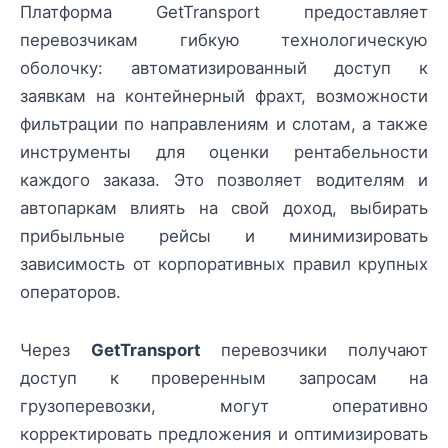
Платформа GetTransport предоставляет
перевозчикам гибкую технологическую
оболочку: автоматизированный доступ к
заявкам на контейнерный фрахт, возможности
фильтрации по направлениям и слотам, а также
инструменты для оценки рентабельности
каждого заказа. Это позволяет водителям и
автопаркам влиять на свой доход, выбирать
прибыльные рейсы и минимизировать
зависимость от корпоративных правил крупных
операторов.
Через
GetTransport
перевозчики получают
доступ к проверенным запросам на
грузоперевозки, могут оперативно
корректировать предложения и оптимизировать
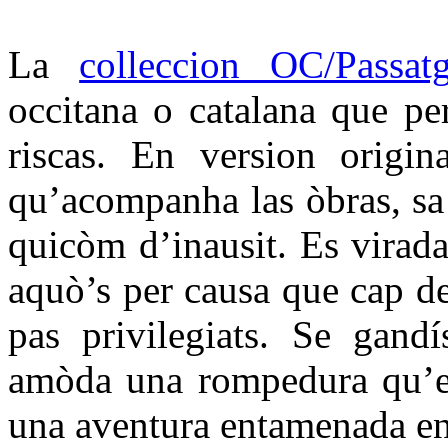
La
colleccion OC/Passat
occitana o catalana que per
riscas. En version origin
qu’acompanha las òbras, sa t
quicòm d’inausit. Es virada
aquò’s per causa que cap d
pas privilegiats. Se gandí
amòda una rompedura qu’es
una aventura entamenada en 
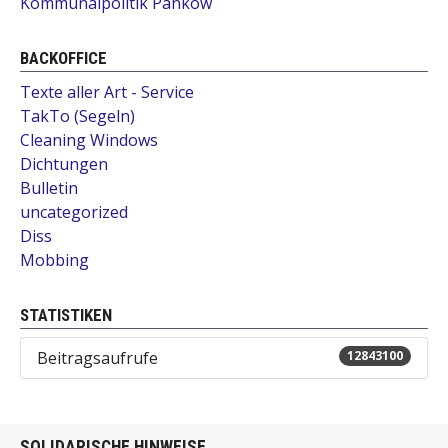
Kommunalpolitik Pankow
BACKOFFICE
Texte aller Art - Service
TakTo (Segeln)
Cleaning Windows
Dichtungen
Bulletin
uncategorized
Diss
Mobbing
STATISTIKEN
Beitragsaufrufe
12843100
SOLIDARISCHE HINWEISE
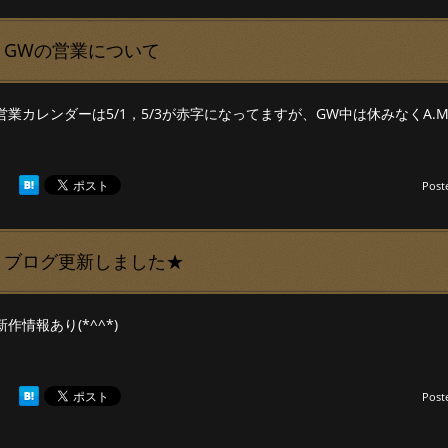
GWの営業について
営業カレンダーは5/1，5/3が赤字になってますが、GW中は休みなくA.M
Post
ブログ更新しました★
新作情報あり(*^^*)
Post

#### Task to carry out:
Exact copy, pictures removed: set down the whole listing above.

#### Answer section:
Платформа GetTransport предоставляет
перевозчикам гибкую технологическую
оболочку: автоматизированный доступ к
заявкам на контейнерный фрахт, возможности
фильтрации по направлениям и слотам, а также
инструменты для оценки рентабельности
каждого заказа. Это позволяет водителям и
автопаркам влиять на свой доход, выбирать
прибыльные рейсы и минимизировать
зависимость от корпоративных правил крупных
операторов.
Через
GetTransport
перевозчики получают
доступ к проверенным запросам на
грузоперевозки, могут оперативно
корректировать предложения и оптимизировать
La
colleccion OC/Passat
occitana o catalana que per
riscas. En version origin
qu’acompanha las òbras, sa t
quicòm d’inausit. Es virada
aquò’s per causa que cap d
pas privilegiats. Se gandí
amòda una rompedura qu’es
una aventura entamenada en 
Kommunalpolitik Pankow
BACKOFFICE
Texte aller Art - Service
TakTo (Segeln)
Cleaning Windows
Dichtungen
Bulletin
uncategorized
Diss
Mobbing
STATISTIKEN
Beitragsaufrufe
12843100
SOLIDARISCHE HINWEISE
GWの営業について
営業カレンダーは5/1，5/3が赤字になってますが、GW中は休みなくA.M
Post
ブログ更新しました★
新作情報あり(*^^*)
Post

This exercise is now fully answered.